Forum OpenACS Q&A: Re: Thanks for ETP 2

5: Re: Thanks for ETP 2 (response to 1)
Posted by Ben Koot on
Playing devils advocate...

From an end user perspective this discussion doesn't make much sense. We allow all kind's of html manipulation trhoughout the system, but on essential pages like the personal workspace, effectively "welcome to OACS", an environment that should allow maxium user friendliness, html formatting is regarded a security risk. I fail to see the rationale.

Why can't we have a simple default setting for all text fields thoughout the toolkit, allowing text, fixed width, html. If it's safe for a weblog posting it should be safe for a bio in the public user profile also.

It looks like we overlooked making the personal workpace a pleasant and easy to use environement (most users are not intersted in technological environments), that each user can configure as he/she likes. This looks a serious flaw in userability. Adding additional links to essential parts of site should also be a default option.

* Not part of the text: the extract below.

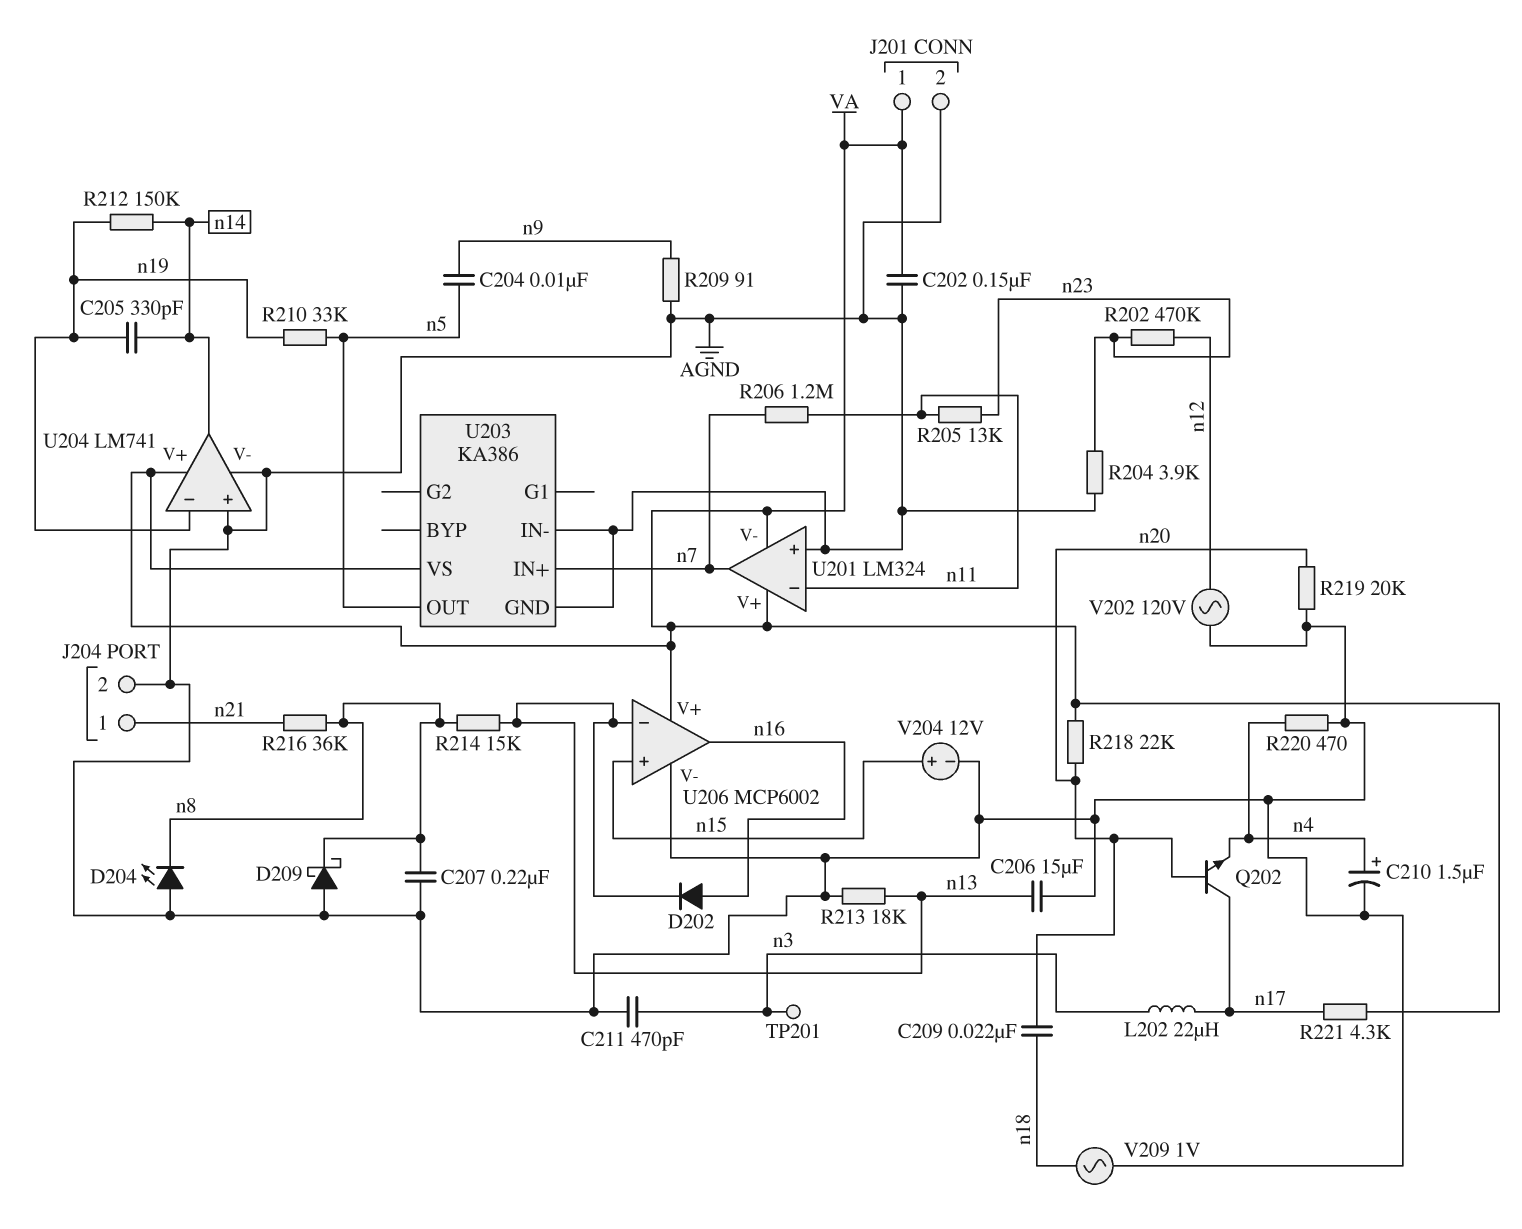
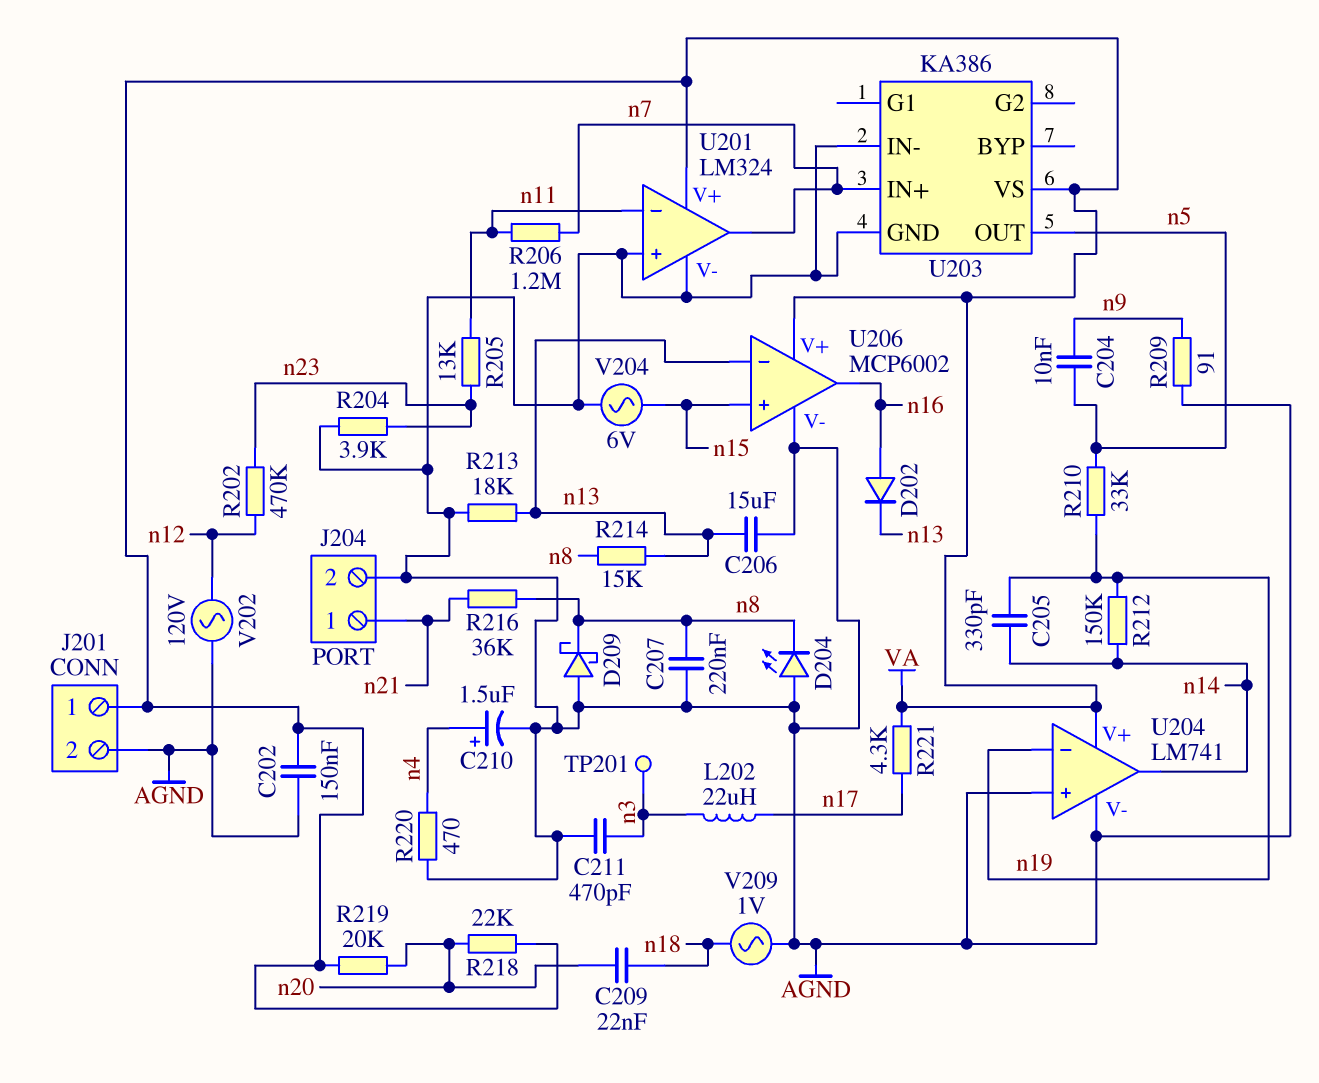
Q202: NPN (B n20, C n17, E n4) -> none
R219: 20k (AGND, n20) -> 20k (VA, n20)
U201 pin V-: VA -> AGND
V204: 12V (plus n15, minus AGND) -> AC 6V (AGND, n15)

A personal workspace should be an area that is created by users of the system, not the way the developers would like people to use the system!. Simple restrictions like formatting the personal profile don't make sence.

If I use ETP I can create whatever I like, so why not give us the same freedom trhoughout the toolkit. It would also reduce postings in the bugtracker. Please correct me if I am wrong.

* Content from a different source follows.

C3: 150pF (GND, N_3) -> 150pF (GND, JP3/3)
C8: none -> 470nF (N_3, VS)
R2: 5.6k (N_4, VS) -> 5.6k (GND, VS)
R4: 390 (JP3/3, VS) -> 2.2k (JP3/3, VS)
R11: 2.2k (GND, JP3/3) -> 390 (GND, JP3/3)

6: Re: Thanks for ETP 2 (response to 5)
Posted by Jeff Davis on
Ben, you are talking about something entirely different. The issue with the bio being html vs. not is unrelated to this; for the bio it's simply that no one has taken the time to make the bio allow mixed formatting (richtext, html, plain). The technical consideration here is that for every field you want to change to allow mixed formatting like that you need to carry around the "format" field as well.

I think it's important to fix but it's really pretty unrelated to the issue of what html is safe to allow through versus not.

I think good security is not something we should sacrifice for ease of use (at least not by default); look at the reputation phpNuke et al have for security laxness. Much of it springs from a history of these sorts of exploits. Ultimately it's something that, if we want OpenACS to be acceptable for anything other than personal sites, we need to take care not to permit.